● Problem statement
Print the lines in the listing below that fall between the line with "middle dip: (771, 756)" and the line with "pinky tip: (1127, 771)", those two lines included, exactly as they stand and with nothing else.
....
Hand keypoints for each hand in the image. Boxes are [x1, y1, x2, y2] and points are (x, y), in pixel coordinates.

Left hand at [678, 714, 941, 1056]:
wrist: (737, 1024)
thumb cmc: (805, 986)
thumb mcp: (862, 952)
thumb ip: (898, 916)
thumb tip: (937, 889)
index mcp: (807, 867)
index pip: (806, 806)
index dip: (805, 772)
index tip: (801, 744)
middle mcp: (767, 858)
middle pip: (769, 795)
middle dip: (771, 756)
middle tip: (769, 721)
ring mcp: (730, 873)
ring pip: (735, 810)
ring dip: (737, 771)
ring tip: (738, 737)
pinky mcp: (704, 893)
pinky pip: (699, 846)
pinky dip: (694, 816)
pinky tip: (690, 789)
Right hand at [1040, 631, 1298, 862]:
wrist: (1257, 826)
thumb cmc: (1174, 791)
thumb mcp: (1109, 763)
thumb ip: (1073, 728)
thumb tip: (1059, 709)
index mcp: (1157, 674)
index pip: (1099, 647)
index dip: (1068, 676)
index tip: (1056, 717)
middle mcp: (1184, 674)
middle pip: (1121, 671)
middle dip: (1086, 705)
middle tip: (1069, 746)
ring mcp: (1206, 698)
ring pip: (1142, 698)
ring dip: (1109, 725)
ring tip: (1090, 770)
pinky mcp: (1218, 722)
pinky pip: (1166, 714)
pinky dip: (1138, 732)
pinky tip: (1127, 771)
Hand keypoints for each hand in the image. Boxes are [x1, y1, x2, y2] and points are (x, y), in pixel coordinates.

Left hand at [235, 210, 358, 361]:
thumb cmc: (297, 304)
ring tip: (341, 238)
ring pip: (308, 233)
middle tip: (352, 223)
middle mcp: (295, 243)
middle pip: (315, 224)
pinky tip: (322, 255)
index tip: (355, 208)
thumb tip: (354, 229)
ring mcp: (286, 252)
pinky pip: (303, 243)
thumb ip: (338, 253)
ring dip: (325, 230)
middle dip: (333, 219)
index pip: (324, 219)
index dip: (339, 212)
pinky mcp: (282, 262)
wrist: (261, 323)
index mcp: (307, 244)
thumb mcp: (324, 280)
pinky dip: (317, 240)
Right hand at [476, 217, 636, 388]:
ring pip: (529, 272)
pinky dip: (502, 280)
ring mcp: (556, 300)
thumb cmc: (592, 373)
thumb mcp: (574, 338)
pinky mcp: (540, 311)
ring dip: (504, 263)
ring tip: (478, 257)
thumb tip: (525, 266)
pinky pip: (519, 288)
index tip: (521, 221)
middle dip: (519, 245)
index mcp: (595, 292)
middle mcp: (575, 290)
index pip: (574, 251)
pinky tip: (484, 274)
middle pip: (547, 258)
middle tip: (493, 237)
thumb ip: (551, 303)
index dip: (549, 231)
....
● Completed exercise
middle dip: (771, 756)
middle tip: (769, 721)
ring mcp: (730, 873)
ring pip: (735, 810)
ring dip: (737, 771)
ring tip: (738, 737)
pinky mcp: (704, 893)
pinky pip: (699, 846)
pinky dip: (694, 816)
pinky tip: (690, 789)
Right hand at [1040, 631, 1298, 862]:
wrist: (1257, 826)
thumb cmc: (1174, 791)
thumb mcp: (1109, 763)
thumb ip: (1073, 728)
thumb tip: (1059, 709)
index mcp: (1157, 674)
index pip: (1099, 647)
index dip: (1068, 676)
index tip: (1056, 717)
middle mcp: (1184, 674)
middle pip: (1121, 671)
middle dip: (1086, 705)
middle tip: (1069, 746)
ring mcp: (1206, 698)
ring pip: (1142, 698)
ring dip: (1109, 725)
ring tip: (1090, 770)
pinky mcp: (1218, 722)
pinky pip: (1166, 714)
pinky dip: (1138, 732)
pinky tip: (1127, 771)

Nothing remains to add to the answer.